-- Records for the task --
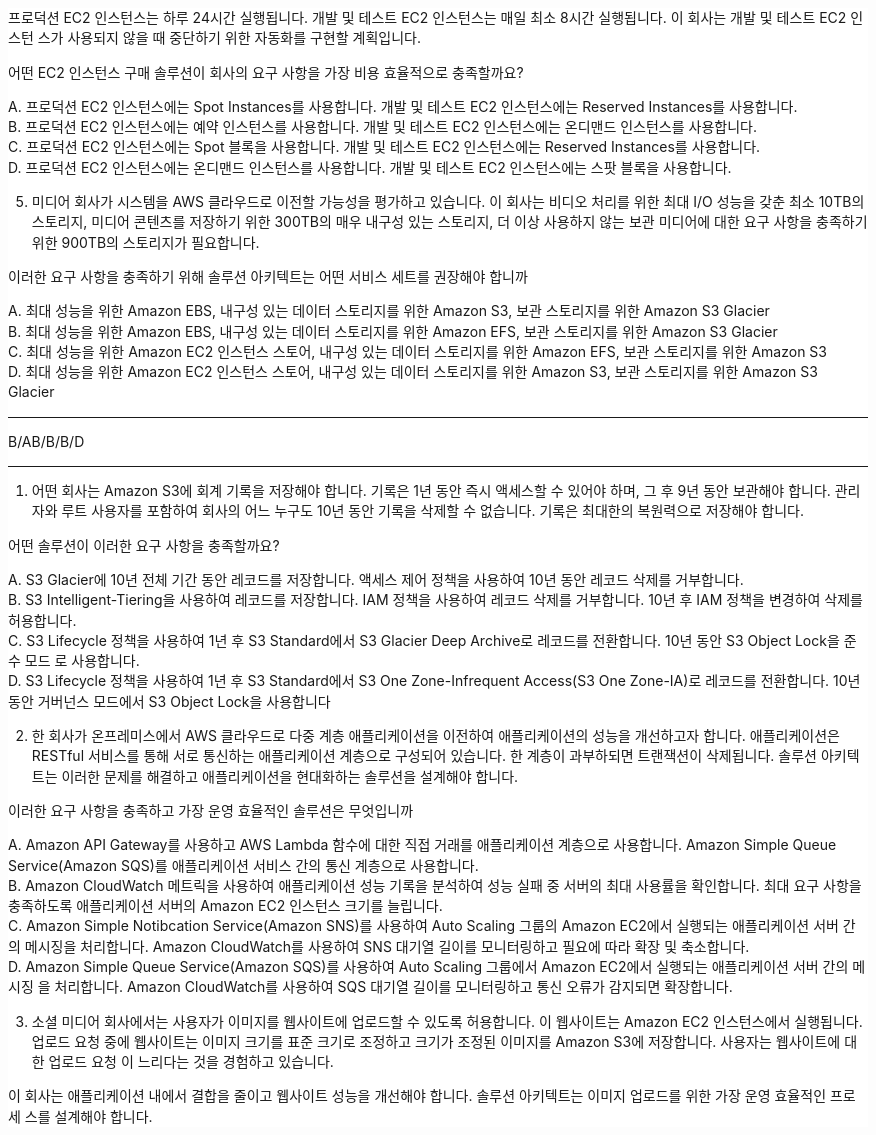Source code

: 프로덕션 EC2 인스턴스는 하루 24시간 실행됩니다. 개발 및 테스트 EC2 인스턴스는 매일 최소 8시간 실행됩니다. 이 회사는 개발 및 테스트 EC2 인스턴 스가 사용되지 않을 때 중단하기 위한 자동화를 구현할 계획입니다.

어떤 EC2 인스턴스 구매 솔루션이 회사의 요구 사항을 가장 비용 효율적으로 충족할까요?

A. 프로덕션 EC2 인스턴스에는 Spot Instances를 사용합니다. 개발 및 테스트 EC2 인스턴스에는 Reserved Instances를 사용합니다.      
B. 프로덕션 EC2 인스턴스에는 예약 인스턴스를 사용합니다. 개발 및 테스트 EC2 인스턴스에는 온디맨드 인스턴스를 사용합니다.        
C. 프로덕션 EC2 인스턴스에는 Spot 블록을 사용합니다. 개발 및 테스트 EC2 인스턴스에는 Reserved Instances를 사용합니다.       
D. 프로덕션 EC2 인스턴스에는 온디맨드 인스턴스를 사용합니다. 개발 및 테스트 EC2 인스턴스에는 스팟 블록을 사용합니다.        

5. 미디어 회사가 시스템을 AWS 클라우드로 이전할 가능성을 평가하고 있습니다. 이 회사는 비디오 처리를 위한 최대 I/O 성능을 갖춘 최소 10TB의 스토리지, 미디어 콘텐츠를 저장하기 위한 300TB의 매우 내구성 있는 스토리지, 더 이상 사용하지 않는 보관 미디어에 대한 요구 사항을 충족하기 위한 900TB의 스토리지가 필요합니다.

이러한 요구 사항을 충족하기 위해 솔루션 아키텍트는 어떤 서비스 세트를 권장해야 합니까

A. 최대 성능을 위한 Amazon EBS, 내구성 있는 데이터 스토리지를 위한 Amazon S3, 보관 스토리지를 위한 Amazon S3 Glacier        
B. 최대 성능을 위한 Amazon EBS, 내구성 있는 데이터 스토리지를 위한 Amazon EFS, 보관 스토리지를 위한 Amazon S3 Glacier       
C. 최대 성능을 위한 Amazon EC2 인스턴스 스토어, 내구성 있는 데이터 스토리지를 위한 Amazon EFS, 보관 스토리지를 위한 Amazon S3       
D. 최대 성능을 위한 Amazon EC2 인스턴스 스토어, 내구성 있는 데이터 스토리지를 위한 Amazon S3, 보관 스토리지를 위한 Amazon S3 Glacier        

---

B/AB/B/B/D

---

1. 어떤 회사는 Amazon S3에 회계 기록을 저장해야 합니다. 기록은 1년 동안 즉시 액세스할 수 있어야 하며, 그 후 9년 동안 보관해야 합니다. 관리자와 루트 사용자를 포함하여 회사의 어느 누구도 10년 동안 기록을 삭제할 수 없습니다. 기록은 최대한의 복원력으로 저장해야 합니다.

어떤 솔루션이 이러한 요구 사항을 충족할까요?

A. S3 Glacier에 10년 전체 기간 동안 레코드를 저장합니다. 액세스 제어 정책을 사용하여 10년 동안 레코드 삭제를 거부합니다.        
B. S3 Intelligent-Tiering을 사용하여 레코드를 저장합니다. IAM 정책을 사용하여 레코드 삭제를 거부합니다. 10년 후 IAM 정책을 변경하여 삭제를 허용합니다.      
C. S3 Lifecycle 정책을 사용하여 1년 후 S3 Standard에서 S3 Glacier Deep Archive로 레코드를 전환합니다. 10년 동안 S3 Object Lock을 준수 모드 로 사용합니다.       
D. S3 Lifecycle 정책을 사용하여 1년 후 S3 Standard에서 S3 One Zone-Infrequent Access(S3 One Zone-IA)로 레코드를 전환합니다. 10년 동안 거버넌스 모드에서 S3 Object Lock을 사용합니다     

2. 한 회사가 온프레미스에서 AWS 클라우드로 다중 계층 애플리케이션을 이전하여 애플리케이션의 성능을 개선하고자 합니다. 애플리케이션은 RESTful 서비스를 통해 서로 통신하는 애플리케이션 계층으로 구성되어 있습니다. 한 계층이 과부하되면 트랜잭션이 삭제됩니다. 솔루션 아키텍트는 이러한 문제를 해결하고 애플리케이션을 현대화하는 솔루션을 설계해야 합니다.

이러한 요구 사항을 충족하고 가장 운영 효율적인 솔루션은 무엇입니까

A. Amazon API Gateway를 사용하고 AWS Lambda 함수에 대한 직접 거래를 애플리케이션 계층으로 사용합니다. Amazon Simple Queue Service(Amazon SQS)를 애플리케이션 서비스 간의 통신 계층으로 사용합니다.      
B. Amazon CloudWatch 메트릭을 사용하여 애플리케이션 성능 기록을 분석하여 성능 실패 중 서버의 최대 사용률을 확인합니다. 최대 요구 사항을 충족하도록 애플리케이션 서버의 Amazon EC2 인스턴스 크기를 늘립니다.         
C. Amazon Simple Notibcation Service(Amazon SNS)를 사용하여 Auto Scaling 그룹의 Amazon EC2에서 실행되는 애플리케이션 서버 간의 메시징을 처리합니다. Amazon CloudWatch를 사용하여 SNS 대기열 길이를 모니터링하고 필요에 따라 확장 및 축소합니다.         
D. Amazon Simple Queue Service(Amazon SQS)를 사용하여 Auto Scaling 그룹에서 Amazon EC2에서 실행되는 애플리케이션 서버 간의 메시징 을 처리합니다. Amazon CloudWatch를 사용하여 SQS 대기열 길이를 모니터링하고 통신 오류가 감지되면 확장합니다.       

3. 소셜 미디어 회사에서는 사용자가 이미지를 웹사이트에 업로드할 수 있도록 허용합니다. 이 웹사이트는 Amazon EC2 인스턴스에서 실행됩니다. 업로드 요청 중에 웹사이트는 이미지 크기를 표준 크기로 조정하고 크기가 조정된 이미지를 Amazon S3에 저장합니다. 사용자는 웹사이트에 대한 업로드 요청 이 느리다는 것을 경험하고 있습니다.

이 회사는 애플리케이션 내에서 결합을 줄이고 웹사이트 성능을 개선해야 합니다. 솔루션 아키텍트는 이미지 업로드를 위한 가장 운영 효율적인 프로세 스를 설계해야 합니다.
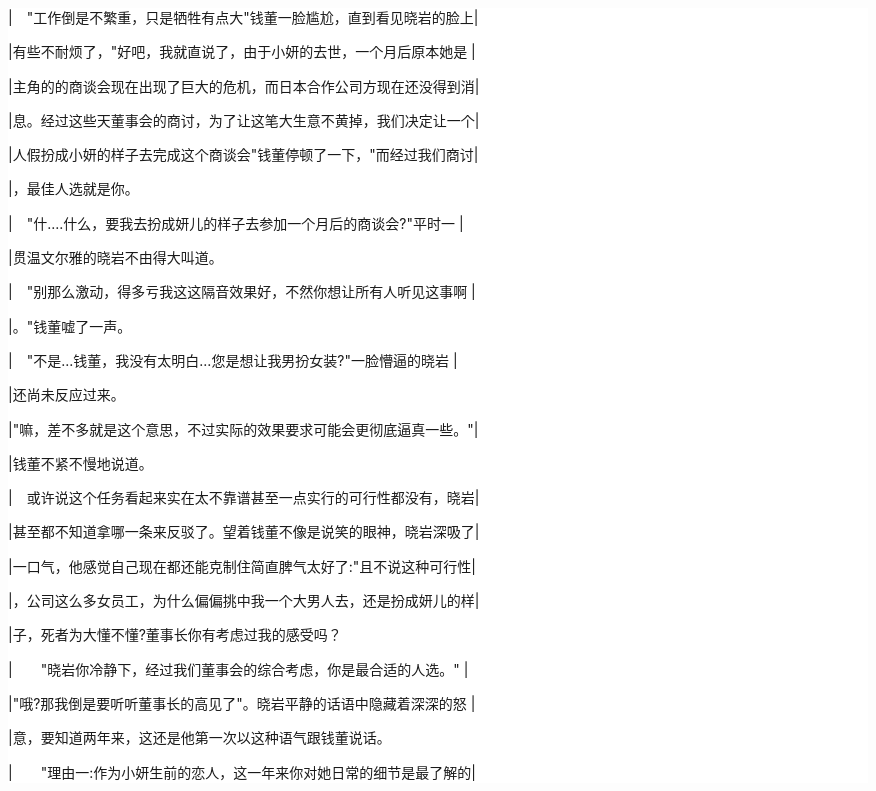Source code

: |　"工作倒是不繁重，只是牺牲有点大"钱董一脸尴尬，直到看见晓岩的脸上|

|有些不耐烦了，"好吧，我就直说了，由于小妍的去世，一个月后原本她是 |

|主角的的商谈会现在出现了巨大的危机，而日本合作公司方现在还没得到消|

|息。经过这些天董事会的商讨，为了让这笔大生意不黄掉，我们决定让一个|

|人假扮成小妍的样子去完成这个商谈会"钱董停顿了一下，"而经过我们商讨|

|，最佳人选就是你。

|　"什....什么，要我去扮成妍儿的样子去参加一个月后的商谈会?"平时一 |

|贯温文尔雅的晓岩不由得大叫道。

|　"别那么激动，得多亏我这这隔音效果好，不然你想让所有人听见这事啊 |

|。"钱董嘘了一声。

|　"不是...钱董，我没有太明白...您是想让我男扮女装?"一脸懵逼的晓岩 |

|还尚未反应过来。

|"嘛，差不多就是这个意思，不过实际的效果要求可能会更彻底逼真一些。"|

|钱董不紧不慢地说道。

|　或许说这个任务看起来实在太不靠谱甚至一点实行的可行性都没有，晓岩|

|甚至都不知道拿哪一条来反驳了。望着钱董不像是说笑的眼神，晓岩深吸了|

|一口气，他感觉自己现在都还能克制住简直脾气太好了:"且不说这种可行性|

|，公司这么多女员工，为什么偏偏挑中我一个大男人去，还是扮成妍儿的样|

|子，死者为大懂不懂?董事长你有考虑过我的感受吗？

|　　"晓岩你冷静下，经过我们董事会的综合考虑，你是最合适的人选。" |

|"哦?那我倒是要听听董事长的高见了"。晓岩平静的话语中隐藏着深深的怒 |

|意，要知道两年来，这还是他第一次以这种语气跟钱董说话。

|　　"理由一:作为小妍生前的恋人，这一年来你对她日常的细节是最了解的|
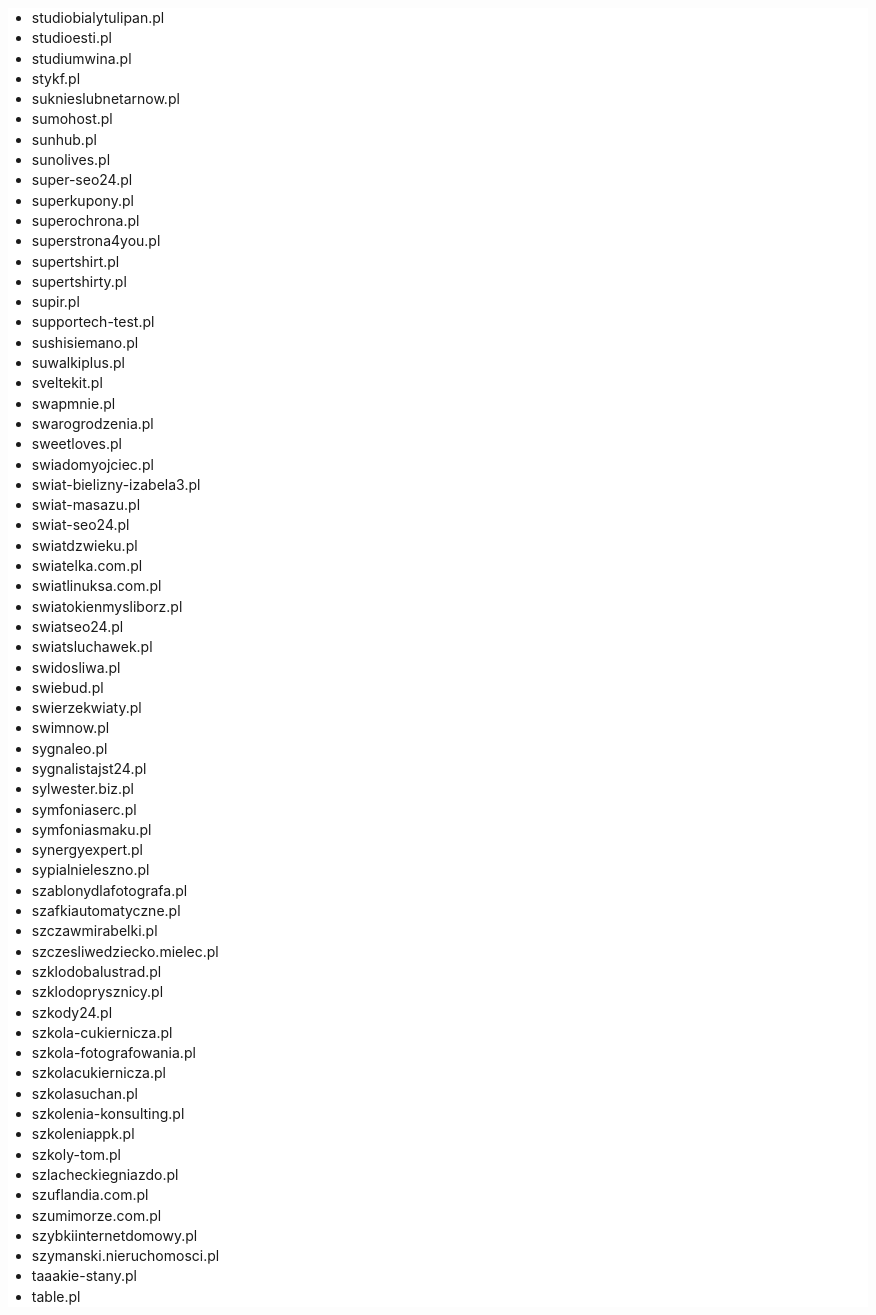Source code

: - studiobialytulipan.pl
- studioesti.pl
- studiumwina.pl
- stykf.pl
- suknieslubnetarnow.pl
- sumohost.pl
- sunhub.pl
- sunolives.pl
- super-seo24.pl
- superkupony.pl
- superochrona.pl
- superstrona4you.pl
- supertshirt.pl
- supertshirty.pl
- supir.pl
- supportech-test.pl
- sushisiemano.pl
- suwalkiplus.pl
- sveltekit.pl
- swapmnie.pl
- swarogrodzenia.pl
- sweetloves.pl
- swiadomyojciec.pl
- swiat-bielizny-izabela3.pl
- swiat-masazu.pl
- swiat-seo24.pl
- swiatdzwieku.pl
- swiatelka.com.pl
- swiatlinuksa.com.pl
- swiatokienmysliborz.pl
- swiatseo24.pl
- swiatsluchawek.pl
- swidosliwa.pl
- swiebud.pl
- swierzekwiaty.pl
- swimnow.pl
- sygnaleo.pl
- sygnalistajst24.pl
- sylwester.biz.pl
- symfoniaserc.pl
- symfoniasmaku.pl
- synergyexpert.pl
- sypialnieleszno.pl
- szablonydlafotografa.pl
- szafkiautomatyczne.pl
- szczawmirabelki.pl
- szczesliwedziecko.mielec.pl
- szklodobalustrad.pl
- szklodoprysznicy.pl
- szkody24.pl
- szkola-cukiernicza.pl
- szkola-fotografowania.pl
- szkolacukiernicza.pl
- szkolasuchan.pl
- szkolenia-konsulting.pl
- szkoleniappk.pl
- szkoly-tom.pl
- szlacheckiegniazdo.pl
- szuflandia.com.pl
- szumimorze.com.pl
- szybkiinternetdomowy.pl
- szymanski.nieruchomosci.pl
- taaakie-stany.pl
- table.pl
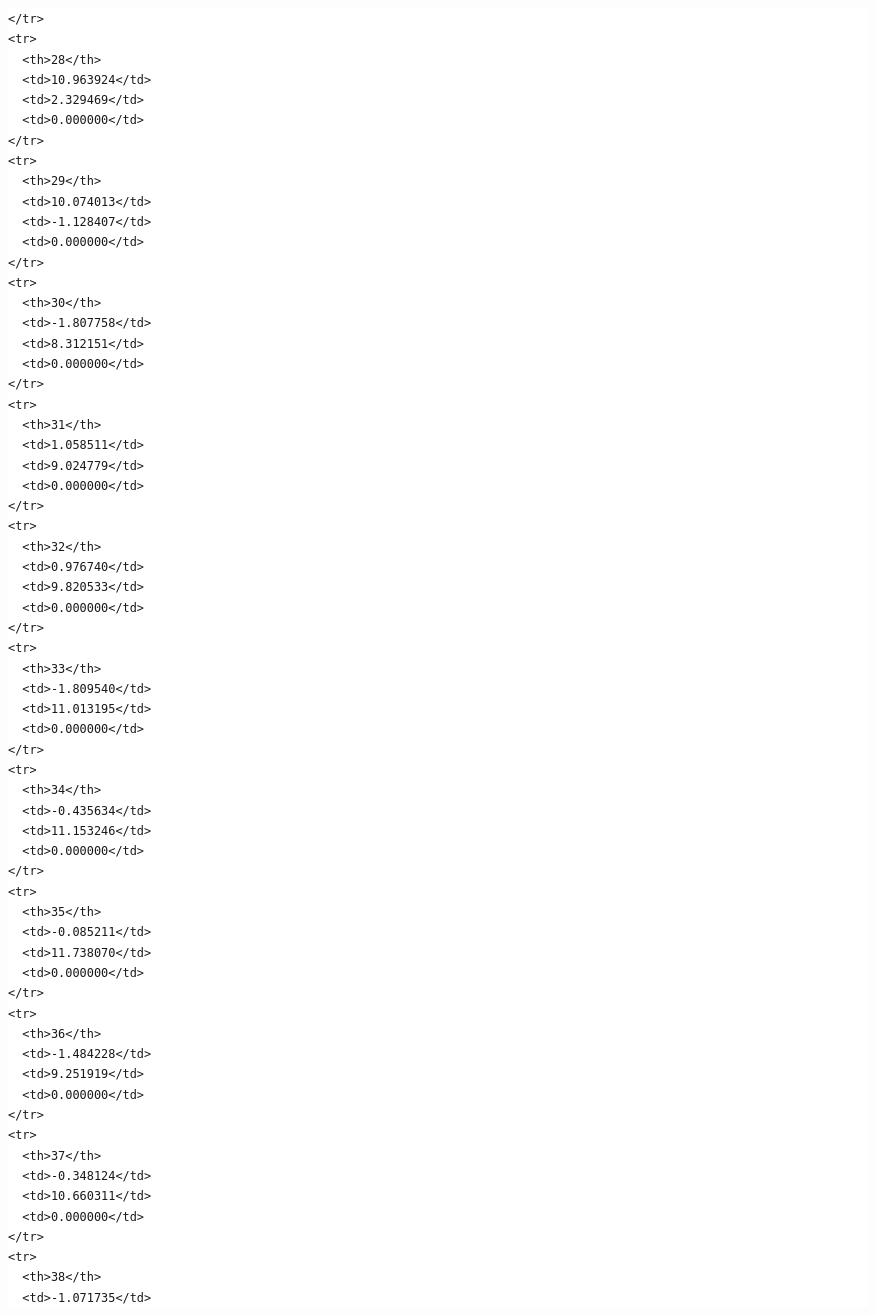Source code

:     </tr>
    <tr>
      <th>28</th>
      <td>10.963924</td>
      <td>2.329469</td>
      <td>0.000000</td>
    </tr>
    <tr>
      <th>29</th>
      <td>10.074013</td>
      <td>-1.128407</td>
      <td>0.000000</td>
    </tr>
    <tr>
      <th>30</th>
      <td>-1.807758</td>
      <td>8.312151</td>
      <td>0.000000</td>
    </tr>
    <tr>
      <th>31</th>
      <td>1.058511</td>
      <td>9.024779</td>
      <td>0.000000</td>
    </tr>
    <tr>
      <th>32</th>
      <td>0.976740</td>
      <td>9.820533</td>
      <td>0.000000</td>
    </tr>
    <tr>
      <th>33</th>
      <td>-1.809540</td>
      <td>11.013195</td>
      <td>0.000000</td>
    </tr>
    <tr>
      <th>34</th>
      <td>-0.435634</td>
      <td>11.153246</td>
      <td>0.000000</td>
    </tr>
    <tr>
      <th>35</th>
      <td>-0.085211</td>
      <td>11.738070</td>
      <td>0.000000</td>
    </tr>
    <tr>
      <th>36</th>
      <td>-1.484228</td>
      <td>9.251919</td>
      <td>0.000000</td>
    </tr>
    <tr>
      <th>37</th>
      <td>-0.348124</td>
      <td>10.660311</td>
      <td>0.000000</td>
    </tr>
    <tr>
      <th>38</th>
      <td>-1.071735</td>
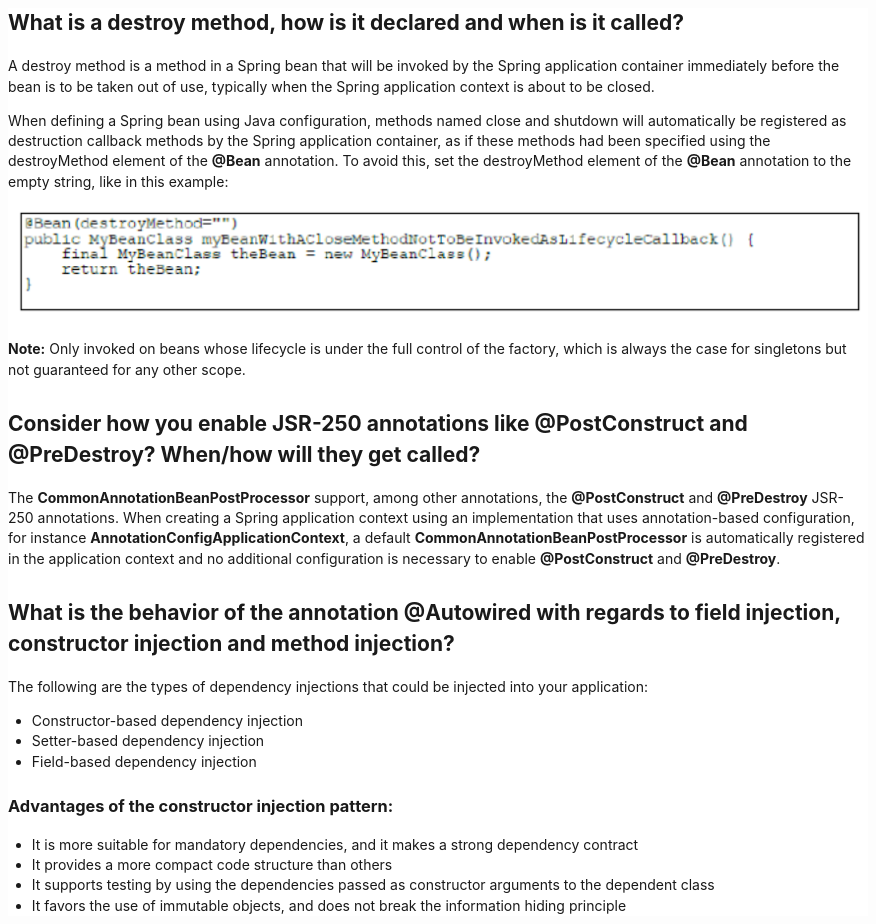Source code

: ## What is a destroy method, how is it declared and when is it called?
A destroy method is a method in a Spring bean that will be invoked by the Spring application container immediately before the bean is to be taken out of use, typically when the Spring application context is about to be closed.

When defining a Spring bean using Java configuration, methods named close and shutdown will automatically be registered as destruction callback methods by the Spring application container, as if these methods had been specified using the destroyMethod element of the **@Bean** annotation. To avoid this, set the destroyMethod element of the **@Bean** annotation to the empty string, like in this example:

![](./StudyNoteImages/1_14.png)

**Note:** Only invoked on beans whose lifecycle is under the full control of the factory, which is always the case for singletons but not guaranteed for any other scope.

## Consider how you enable JSR-250 annotations like @PostConstruct and @PreDestroy? When/how will they get called?

The **CommonAnnotationBeanPostProcessor** support, among other annotations, the **@PostConstruct** and **@PreDestroy** JSR-250 annotations.
When creating a Spring application context using an implementation that uses annotation-based configuration, for instance **AnnotationConfigApplicationContext**, a default **CommonAnnotationBeanPostProcessor** is automatically registered in the application context and no additional configuration is necessary to enable **@PostConstruct** and **@PreDestroy**.

## What is the behavior of the annotation @Autowired with regards to field injection, constructor injection and method injection?

The following are the types of dependency injections that could be injected into your application:

- Constructor-based dependency injection
- Setter-based dependency injection
- Field-based dependency injection

### Advantages of the constructor injection pattern:
- It is more suitable for mandatory dependencies, and it makes a strong dependency contract
- It provides a more compact code structure than others
- It supports testing by using the dependencies passed as constructor arguments to the
dependent class
- It favors the use of immutable objects, and does not break the information hiding
principle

-- What the exercise asks --
Find and copy each line of the data where "허용합니다" is present.

-- Completed task --
B. S3 Intelligent-Tiering을 사용하여 레코드를 저장합니다. IAM 정책을 사용하여 레코드 삭제를 거부합니다. 10년 후 IAM 정책을 변경하여 삭제를 허용합니다.      
3. 소셜 미디어 회사에서는 사용자가 이미지를 웹사이트에 업로드할 수 있도록 허용합니다. 이 웹사이트는 Amazon EC2 인스턴스에서 실행됩니다. 업로드 요청 중에 웹사이트는 이미지 크기를 표준 크기로 조정하고 크기가 조정된 이미지를 Amazon S3에 저장합니다. 사용자는 웹사이트에 대한 업로드 요청 이 느리다는 것을 경험하고 있습니다.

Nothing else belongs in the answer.